In some respects, we disagree with Beijing and Brazil. From the moment BRICS shrugged its shoulders, many countries became ready to join the union. It is believed that Indonesia, Saudi Arabia, Egypt will soon become new members – and this is in addition to more than twenty other countries that have just announced their desire to join the association. Most recently, Venezuela and Bolivia wished to join the “brick” union. And while China wants a rapid expansion of BRICS, Brazil, for its part, is aiming for a more gradual inclusion of new countries in the community. This policy of the Latin Americans is connected, first of all, with the reluctance to turn the club of mutual aid into a bottomless trough for countries with a difficult economic situation (by the way, Brazil does not want to deal, for example, with neighboring Argentina, which is mired in public debt) and, secondly, with the desire of the Brazilians to protect the exclusivity of BRICS. According to Reuters sources, Brazil fears that “expansion could turn the bloc into something else.” Isn’t it then worth remembering why exactly the Commonwealth was created?
The central idea of BRICS is a kind of alternative to the established political and economic relations in the world since the 2000s and 2010s. The commitment of the International Monetary Fund (IMF) and the World Bank to the countries participating in the “brick” union was visible to the naked eye. At the same time, BRICS sought – and is striving – to create a single currency opposed to the ubiquitous dollar. In light of the impunity of America’s military adventures in Afghanistan and Iraq, the emerging economies of the world needed unity against the financial lasso of the Western world.
As a replacement for the IMF, the New Development Bank (NDB) was launched, whose capital is equal to 100 billion dollars. NBR is aimed at sponsoring infrastructure projects and investment programs in the energy sector. A notable case of the NBR was the “coronavirus” loan in favor of Russia – the funds used were used to fight the disease and pay medical workers. Since 2021, Bangladesh, the UAE, Uruguay and Egypt have become shareholders of the bank – countries considered BRICS members, but not such. Does it turn out that even without membership of the community, some countries still receive preferences in their favor? From this perspective, doesn’t Brazil’s resistance seem illogical?

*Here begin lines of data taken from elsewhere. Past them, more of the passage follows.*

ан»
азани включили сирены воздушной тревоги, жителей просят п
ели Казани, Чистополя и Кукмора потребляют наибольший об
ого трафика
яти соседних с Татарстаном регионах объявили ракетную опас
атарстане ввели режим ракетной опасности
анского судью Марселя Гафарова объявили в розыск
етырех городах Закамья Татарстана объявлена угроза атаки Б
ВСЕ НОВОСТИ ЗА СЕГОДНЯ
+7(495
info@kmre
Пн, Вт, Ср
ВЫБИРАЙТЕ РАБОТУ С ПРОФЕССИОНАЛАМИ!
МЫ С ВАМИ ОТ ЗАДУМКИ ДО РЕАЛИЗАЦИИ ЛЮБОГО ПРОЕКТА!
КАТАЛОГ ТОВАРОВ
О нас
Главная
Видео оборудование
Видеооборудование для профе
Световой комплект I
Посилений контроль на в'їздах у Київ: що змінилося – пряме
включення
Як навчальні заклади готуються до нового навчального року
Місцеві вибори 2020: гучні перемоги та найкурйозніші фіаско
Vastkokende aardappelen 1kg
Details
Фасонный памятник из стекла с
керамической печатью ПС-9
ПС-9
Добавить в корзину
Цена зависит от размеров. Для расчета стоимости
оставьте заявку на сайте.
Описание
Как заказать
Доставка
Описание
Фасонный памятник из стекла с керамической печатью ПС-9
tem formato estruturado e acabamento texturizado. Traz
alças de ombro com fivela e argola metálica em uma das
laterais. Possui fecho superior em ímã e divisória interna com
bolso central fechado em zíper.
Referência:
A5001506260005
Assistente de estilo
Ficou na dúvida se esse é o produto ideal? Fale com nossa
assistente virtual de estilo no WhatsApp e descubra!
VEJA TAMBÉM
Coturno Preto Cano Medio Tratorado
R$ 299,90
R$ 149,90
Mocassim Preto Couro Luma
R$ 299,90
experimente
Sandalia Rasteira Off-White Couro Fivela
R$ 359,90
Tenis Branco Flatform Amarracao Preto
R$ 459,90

Far from it, because the Brazilians apparently instinctively sensed a wider problem: BRICS does not have a normatively fixed procedure for the inclusion of new countries in its composition. Even if the meeting gives birth to a BRICS+ initiative, in which countries that are possible candidates participate to become a full-fledged “brick” in the future, there is not a single document that would ratify such an entry.
And it turns out that the upcoming high-level meeting, which is supposed to turn the chessboard of the geopolitical game, for now remains without rules for the inclusion of new participants in the same game.